## Listed records:
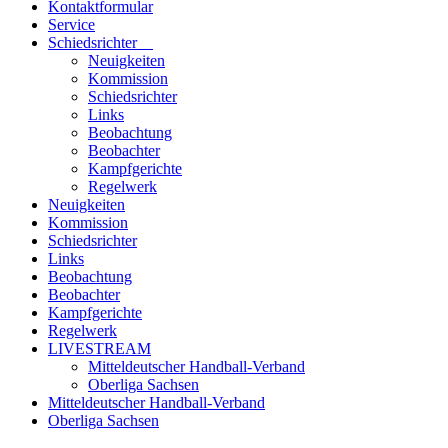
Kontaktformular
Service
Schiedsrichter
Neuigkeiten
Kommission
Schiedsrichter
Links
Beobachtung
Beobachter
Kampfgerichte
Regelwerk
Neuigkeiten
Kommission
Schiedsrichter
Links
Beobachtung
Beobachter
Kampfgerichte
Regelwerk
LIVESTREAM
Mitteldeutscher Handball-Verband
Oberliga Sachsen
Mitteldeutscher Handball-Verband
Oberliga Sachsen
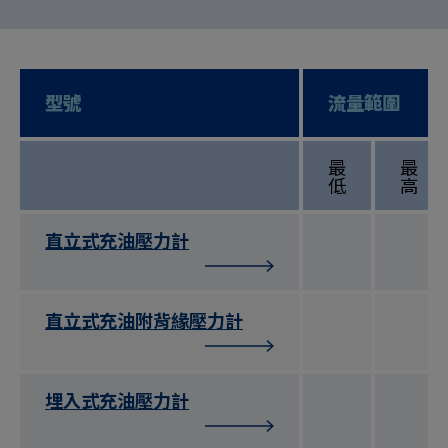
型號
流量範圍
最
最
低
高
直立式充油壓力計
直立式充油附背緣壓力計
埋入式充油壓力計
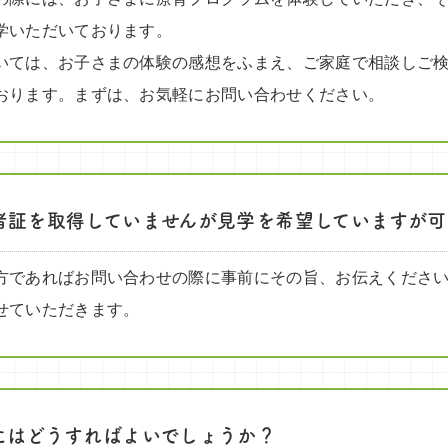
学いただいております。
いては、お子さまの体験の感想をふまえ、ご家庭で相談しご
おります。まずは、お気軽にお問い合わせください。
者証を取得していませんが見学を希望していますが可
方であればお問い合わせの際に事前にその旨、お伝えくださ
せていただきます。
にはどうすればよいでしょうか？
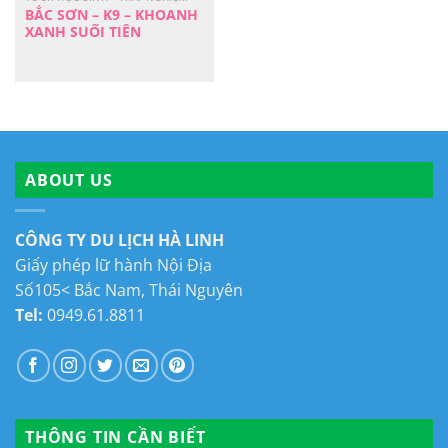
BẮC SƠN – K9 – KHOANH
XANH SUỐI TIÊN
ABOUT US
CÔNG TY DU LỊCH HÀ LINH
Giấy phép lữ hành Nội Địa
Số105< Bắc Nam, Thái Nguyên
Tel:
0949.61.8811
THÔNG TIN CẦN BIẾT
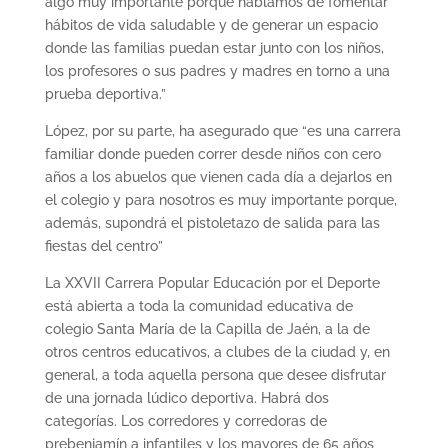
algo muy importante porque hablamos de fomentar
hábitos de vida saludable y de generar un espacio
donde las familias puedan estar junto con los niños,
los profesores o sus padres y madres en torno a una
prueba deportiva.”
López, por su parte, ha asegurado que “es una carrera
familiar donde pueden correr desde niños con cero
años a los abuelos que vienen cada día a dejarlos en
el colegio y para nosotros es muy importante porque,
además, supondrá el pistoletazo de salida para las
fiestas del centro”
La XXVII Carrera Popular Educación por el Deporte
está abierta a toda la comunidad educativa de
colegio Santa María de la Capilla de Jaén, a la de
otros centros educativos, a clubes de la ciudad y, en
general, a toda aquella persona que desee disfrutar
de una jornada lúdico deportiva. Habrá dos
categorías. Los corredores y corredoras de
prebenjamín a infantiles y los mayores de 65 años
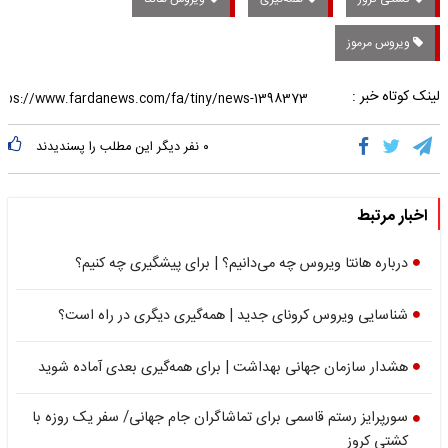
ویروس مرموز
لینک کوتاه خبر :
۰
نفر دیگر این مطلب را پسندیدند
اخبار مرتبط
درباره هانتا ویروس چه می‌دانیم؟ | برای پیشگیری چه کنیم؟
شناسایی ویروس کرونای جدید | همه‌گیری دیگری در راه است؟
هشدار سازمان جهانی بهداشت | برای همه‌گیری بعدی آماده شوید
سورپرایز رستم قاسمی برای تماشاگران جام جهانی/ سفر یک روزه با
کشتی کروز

## Exercise requirements:
Switch every occurrence of "Schiedsrichter" to "Unparteiische" in the text of all the entries above, changing nothing else. Leave the pictures out of the answer.

## Solution:
Kontaktformular
Service
Unparteiische
Neuigkeiten
Kommission
Unparteiische
Links
Beobachtung
Beobachter
Kampfgerichte
Regelwerk
Neuigkeiten
Kommission
Unparteiische
Links
Beobachtung
Beobachter
Kampfgerichte
Regelwerk
LIVESTREAM
Mitteldeutscher Handball-Verband
Oberliga Sachsen
Mitteldeutscher Handball-Verband
Oberliga Sachsen
型號
流量範圍
最
最
低
高
直立式充油壓力計
直立式充油附背緣壓力計
埋入式充油壓力計
学いただいております。
いては、お子さまの体験の感想をふまえ、ご家庭で相談しご
おります。まずは、お気軽にお問い合わせください。
者証を取得していませんが見学を希望していますが可
方であればお問い合わせの際に事前にその旨、お伝えくださ
せていただきます。
にはどうすればよいでしょうか？
BẮC SƠN – K9 – KHOANH
XANH SUỐI TIÊN
ABOUT US
CÔNG TY DU LỊCH HÀ LINH
Giấy phép lữ hành Nội Địa
Số105< Bắc Nam, Thái Nguyên
Tel:
0949.61.8811
THÔNG TIN CẦN BIẾT
algo muy importante porque hablamos de fomentar
hábitos de vida saludable y de generar un espacio
donde las familias puedan estar junto con los niños,
los profesores o sus padres y madres en torno a una
prueba deportiva.”
López, por su parte, ha asegurado que “es una carrera
familiar donde pueden correr desde niños con cero
años a los abuelos que vienen cada día a dejarlos en
el colegio y para nosotros es muy importante porque,
además, supondrá el pistoletazo de salida para las
fiestas del centro”
La XXVII Carrera Popular Educación por el Deporte
está abierta a toda la comunidad educativa de
colegio Santa María de la Capilla de Jaén, a la de
otros centros educativos, a clubes de la ciudad y, en
general, a toda aquella persona que desee disfrutar
de una jornada lúdico deportiva. Habrá dos
categorías. Los corredores y corredoras de
prebenjamín a infantiles y los mayores de 65 años
ویروس مرموز
لینک کوتاه خبر :
۰
نفر دیگر این مطلب را پسندیدند
اخبار مرتبط
درباره هانتا ویروس چه می‌دانیم؟ | برای پیشگیری چه کنیم؟
شناسایی ویروس کرونای جدید | همه‌گیری دیگری در راه است؟
هشدار سازمان جهانی بهداشت | برای همه‌گیری بعدی آماده شوید
سورپرایز رستم قاسمی برای تماشاگران جام جهانی/ سفر یک روزه با
کشتی کروز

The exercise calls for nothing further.